Stories you usually do not see in the news!

To the credit of these media organizations, they are focusing, finally, on criminal justice issues that have long deserved our attention. For example:

End Mass Incarceration Now (NY Times)

In this op-ed, the editors argue that imprisonment does not work to reduce crime, that it is too financially costly, and that it imposes other costs to society (including racial biases).

Related to this op-ed is this story:

A Modern Day Slave Plantation Exists, and It's Thriving in the Heart of America (PolicyMic)

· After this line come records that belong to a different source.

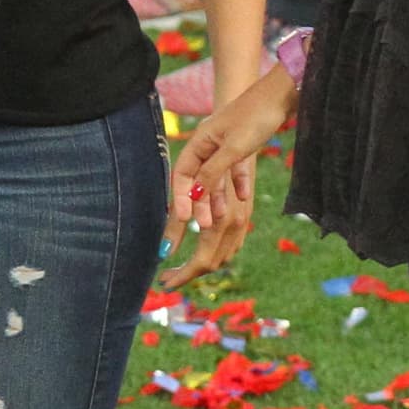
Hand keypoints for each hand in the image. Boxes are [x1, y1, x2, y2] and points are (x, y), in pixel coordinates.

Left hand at [158, 167, 253, 290]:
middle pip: (211, 263)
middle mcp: (236, 223)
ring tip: (179, 266)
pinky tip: (200, 249)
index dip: (182, 275)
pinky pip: (231, 244)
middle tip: (166, 276)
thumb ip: (177, 219)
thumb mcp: (187, 188)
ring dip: (201, 264)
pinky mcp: (246, 212)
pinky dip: (214, 252)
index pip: (201, 262)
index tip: (163, 280)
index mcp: (223, 221)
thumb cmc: (211, 155)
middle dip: (187, 273)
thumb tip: (163, 252)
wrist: (244, 128)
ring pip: (223, 256)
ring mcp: (244, 218)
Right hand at [168, 65, 296, 232]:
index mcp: (200, 141)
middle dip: (200, 202)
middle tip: (205, 225)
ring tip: (222, 217)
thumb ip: (213, 172)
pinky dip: (238, 183)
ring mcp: (226, 143)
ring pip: (217, 176)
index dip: (181, 197)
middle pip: (198, 178)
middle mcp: (209, 143)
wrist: (283, 92)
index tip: (185, 218)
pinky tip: (243, 196)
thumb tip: (195, 196)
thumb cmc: (256, 116)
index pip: (183, 173)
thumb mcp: (233, 148)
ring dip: (218, 197)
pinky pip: (236, 168)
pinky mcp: (243, 143)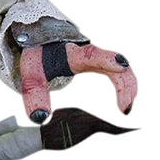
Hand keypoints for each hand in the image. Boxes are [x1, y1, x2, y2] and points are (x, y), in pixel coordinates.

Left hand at [19, 42, 136, 122]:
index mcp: (70, 53)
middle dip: (125, 83)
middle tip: (124, 109)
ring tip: (125, 108)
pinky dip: (125, 85)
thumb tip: (39, 118)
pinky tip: (124, 101)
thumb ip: (33, 94)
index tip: (121, 65)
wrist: (39, 42)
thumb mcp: (31, 75)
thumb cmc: (37, 57)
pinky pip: (118, 72)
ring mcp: (96, 56)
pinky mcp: (100, 62)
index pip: (90, 54)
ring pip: (121, 67)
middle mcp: (87, 52)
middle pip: (116, 61)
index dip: (107, 59)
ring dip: (128, 86)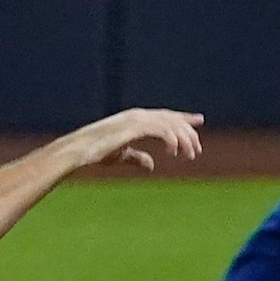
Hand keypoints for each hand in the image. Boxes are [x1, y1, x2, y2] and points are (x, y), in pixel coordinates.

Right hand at [71, 108, 206, 172]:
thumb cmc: (95, 153)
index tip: (199, 121)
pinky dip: (171, 140)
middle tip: (198, 149)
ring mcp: (137, 119)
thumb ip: (137, 158)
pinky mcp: (135, 126)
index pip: (165, 116)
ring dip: (183, 140)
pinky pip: (162, 131)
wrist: (80, 151)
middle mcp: (138, 115)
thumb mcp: (121, 156)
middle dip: (188, 132)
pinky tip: (174, 152)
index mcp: (135, 119)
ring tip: (190, 155)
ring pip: (170, 125)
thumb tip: (152, 165)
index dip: (183, 118)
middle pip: (171, 119)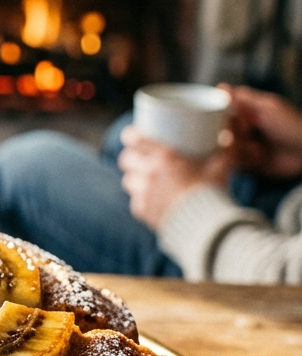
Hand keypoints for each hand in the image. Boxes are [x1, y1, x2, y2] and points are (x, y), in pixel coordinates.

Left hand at [117, 126, 232, 230]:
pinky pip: (135, 201)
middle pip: (126, 159)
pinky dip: (141, 199)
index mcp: (164, 156)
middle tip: (139, 157)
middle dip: (131, 156)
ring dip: (134, 177)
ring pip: (128, 180)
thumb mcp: (222, 164)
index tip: (133, 135)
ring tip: (142, 178)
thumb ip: (226, 147)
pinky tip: (149, 199)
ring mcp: (142, 192)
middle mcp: (148, 172)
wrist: (205, 224)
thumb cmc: (214, 190)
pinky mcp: (141, 210)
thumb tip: (231, 131)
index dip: (130, 135)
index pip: (134, 139)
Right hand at [221, 84, 301, 178]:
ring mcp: (244, 148)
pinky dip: (243, 161)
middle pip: (221, 134)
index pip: (222, 116)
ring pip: (225, 150)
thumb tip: (221, 86)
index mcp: (246, 114)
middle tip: (244, 136)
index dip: (223, 120)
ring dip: (239, 149)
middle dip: (231, 136)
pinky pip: (233, 164)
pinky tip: (259, 156)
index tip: (231, 122)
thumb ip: (244, 98)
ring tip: (257, 148)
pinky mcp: (246, 164)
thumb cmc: (292, 125)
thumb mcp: (267, 107)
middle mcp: (242, 131)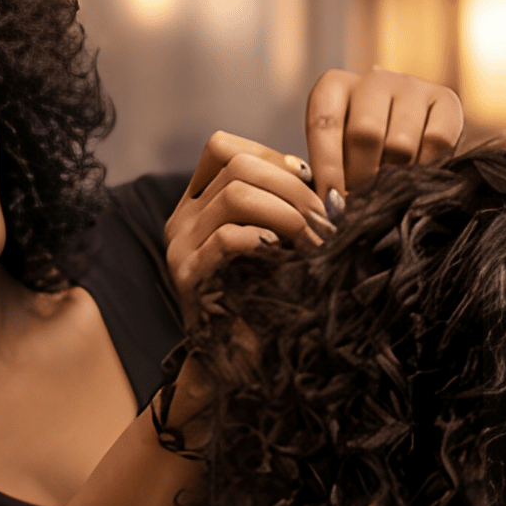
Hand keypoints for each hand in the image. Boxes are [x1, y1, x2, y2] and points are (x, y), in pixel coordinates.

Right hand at [166, 131, 332, 326]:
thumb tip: (324, 186)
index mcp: (197, 203)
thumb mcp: (271, 240)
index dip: (269, 154)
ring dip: (287, 214)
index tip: (307, 181)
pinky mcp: (189, 278)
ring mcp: (181, 247)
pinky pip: (227, 238)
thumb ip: (281, 207)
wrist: (236, 358)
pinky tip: (284, 254)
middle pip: (237, 167)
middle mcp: (181, 219)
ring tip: (312, 241)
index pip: (222, 147)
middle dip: (292, 188)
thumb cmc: (261, 298)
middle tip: (324, 220)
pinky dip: (263, 240)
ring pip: (236, 196)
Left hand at [305, 67, 463, 209]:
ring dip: (395, 178)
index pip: (324, 123)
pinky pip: (436, 142)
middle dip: (362, 177)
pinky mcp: (446, 99)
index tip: (332, 202)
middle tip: (365, 203)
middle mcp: (373, 80)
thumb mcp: (339, 158)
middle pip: (364, 133)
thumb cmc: (364, 154)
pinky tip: (420, 177)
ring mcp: (412, 86)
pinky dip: (427, 168)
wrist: (416, 138)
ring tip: (392, 192)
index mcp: (334, 87)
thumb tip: (334, 207)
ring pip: (400, 143)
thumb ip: (331, 176)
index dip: (327, 168)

This article shows how race continues to impact criminal justice practice.

From the article:

"Angola sits 50 miles northwest of Baton Rouge. It's the largest maximum-security facility in the United States and one of the country's most notorious prisons. In the book The Life and Legend of Leadbelly, the authors wrote, 'Tough criminals allegedly broke down when they received a sentence to Angola. ... None of them wanted to be sent to a prison where 1 of every 10 inmates annually received stab wounds and which routinely seethed with black-white confrontations.'

"Angola's expanse covers a vast 28 square miles — larger than the size of Manhattan. Tucked away in a bend of the Mississippi River, it's surrounded by water and swamp on three sides. It's an isolated penal village — the nearest town 30 miles away — and it's the only penitentiary in the country where staff members live on site. Generation after generation grow up, live and die on Angola's land.

...Of about 6,000 inmates currently in custody, roughly 70% are black and 30% are white. In October 2008, NPR reported, 'In the distance on this day, 100 black men toil, bent over in the field, while a single white officer on a horse sits above them, a shotgun in his lap.'"

It looks like this:

And then there is this gem:

How to Stop Violence (Slate)

In this article, the author suggests that it is not mental illness that produces mass violence. Instead, it is emotion, and especially anger:

"In a summary of studies on murder and prior record of violence, Don Kates and Gary Mauser found that 80 to 90 percent of murderers had prior police records, in contrast to 15 percent of American adults overall. In a study of domestic murderers, 46 percent of the perpetrators had had a restraining order against them at some time. Family murders are preceded by prior domestic violence more than 90 percent of the time. Violent crimes are committed by people who lack the skills to modulate anger, express it constructively, and move beyond it."

How refreshing to see stories of real import in the news media!